▸ TEXT UNDER STUDY:
—————

= Anjuman-i-Himayat-i-Islam =

Social welfare organisation in Pakistan and India

Anjuman-i-Himayat-i-Islam or Anjuman-e-Himayat-e-Islam, is an Islamic intellectual and social welfare organisation with branches both in India and Pakistan. It was founded in Lahore on 24 September 1884 in a mosque known as Masjid Bakan inside Mochi Gate, Lahore, by Qazi Hamiduddin Khalifa.

==History and background==
The Indian Rebellion of 1857 against the British Empire also known as the War of Independence of 1857 was an important and historical milestone in the history of South Asia. Many political and social movements were later inspired by it, including the Aligarh Movement, founded by Sir Syed Ahmad Khan, and the Aligarh Muslim University (founded in 1878).

—————

▸ SUPPLIED INFORMATION:
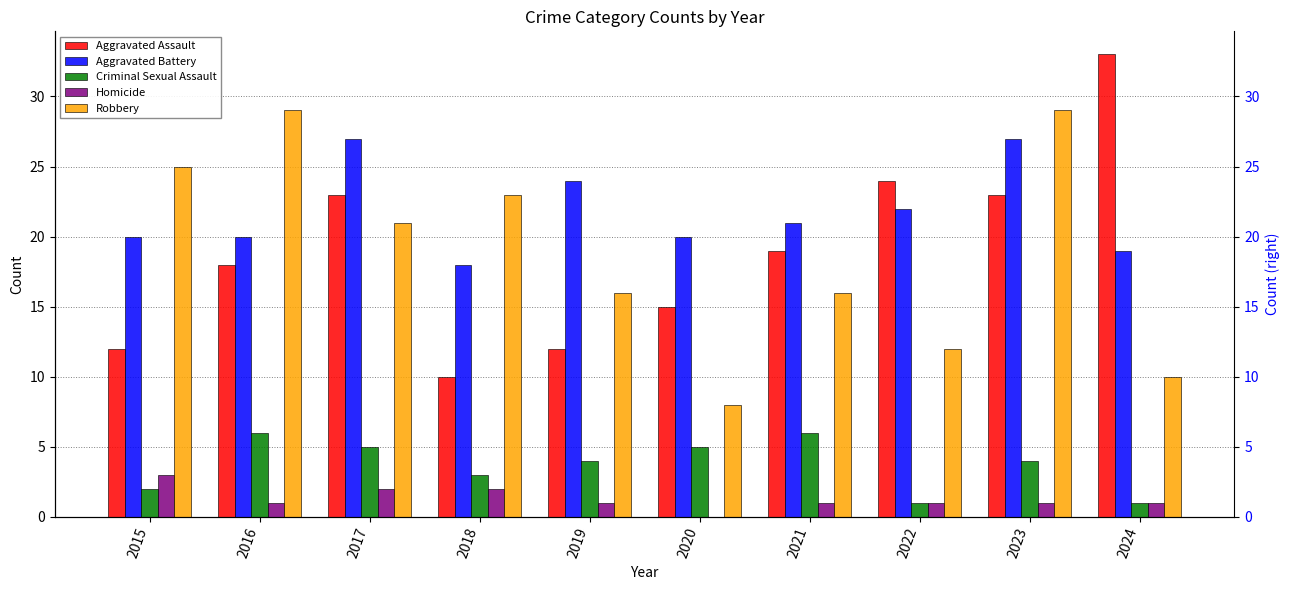

Between 2024 and 2022, which is larger?

2024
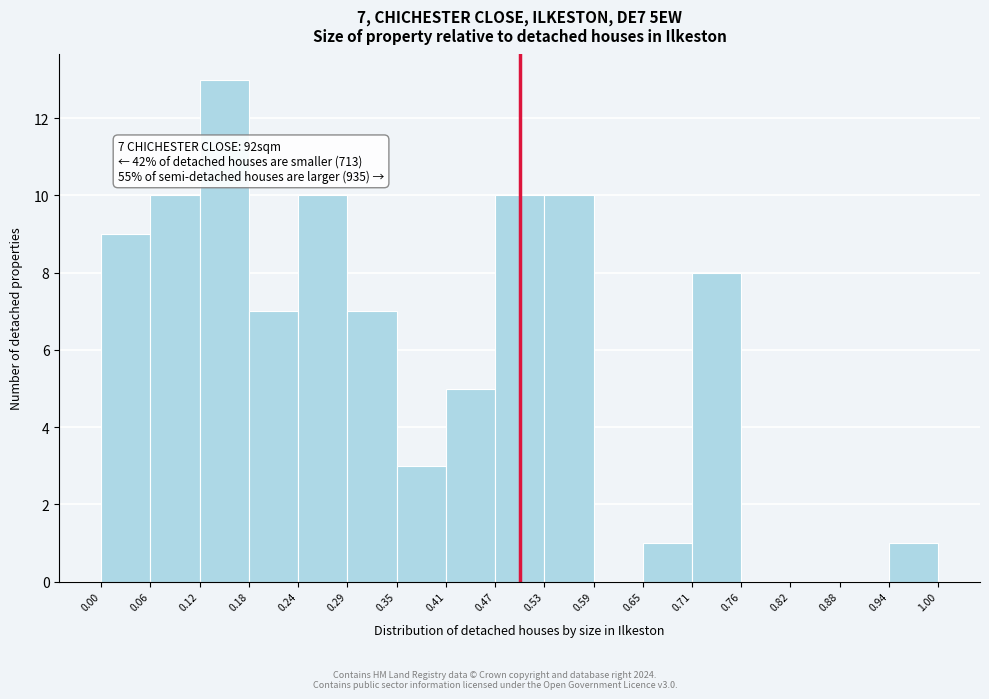

Over which range of the x-axis is the bar tallest?

0.12 to 0.18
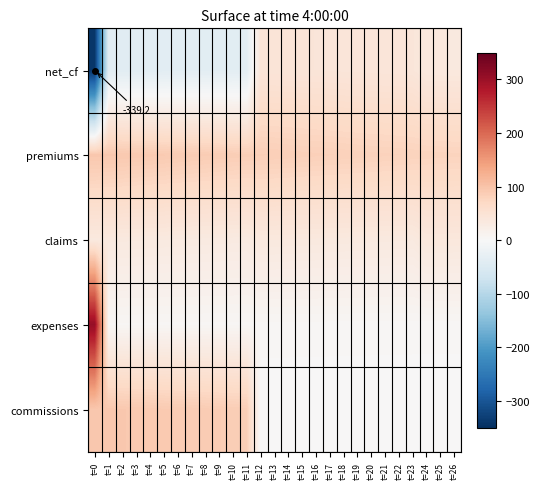

What is the average value of the commissions series?

40.2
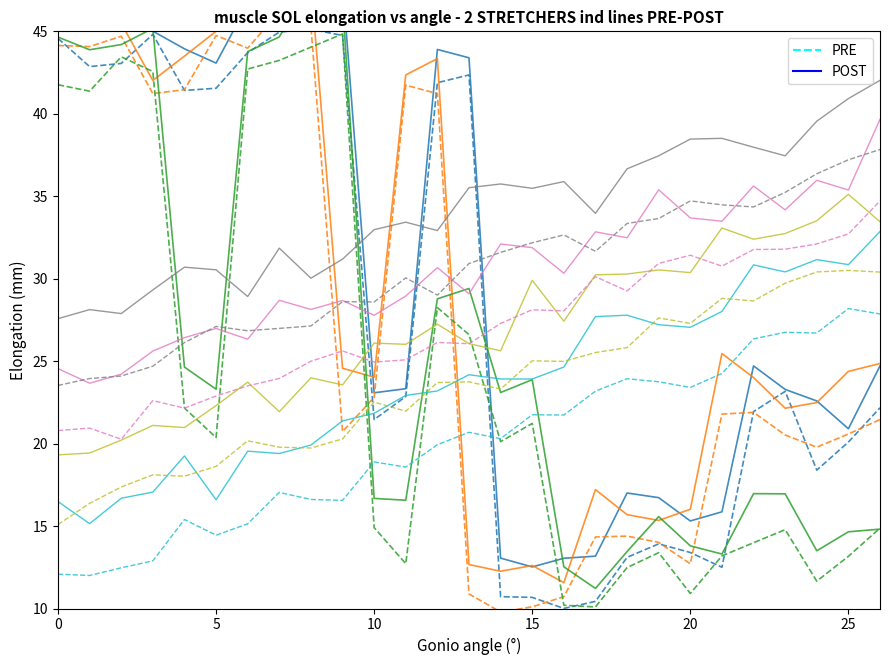

At which label is PRE closest to 27?

23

—————

▸ TASKS AND EXERCISES:
(a) Using the Anjuman-i-Himayat-i-Islam text, state in one to three sentences what the Indian Rebellion of 1857 later inspired.
(b) Please repeat word for word the part of the Anjuman-i-Himayat-i-Islam text starting with "Social welfare organisation in" and going on through "Qazi Hamiduddin Khalifa.".

▸ SOLUTIONS TO EACH TASK:
(a) The Indian Rebellion of 1857 inspired many later political and social movements. These included the Aligarh Movement, founded by Sir Syed Ahmad Khan, and the Aligarh Muslim University, founded in 1878.

(b)
Social welfare organisation in Pakistan and India

Anjuman-i-Himayat-i-Islam or Anjuman-e-Himayat-e-Islam, is an Islamic intellectual and social welfare organisation with branches both in India and Pakistan. It was founded in Lahore on 24 September 1884 in a mosque known as Masjid Bakan inside Mochi Gate, Lahore, by Qazi Hamiduddin Khalifa.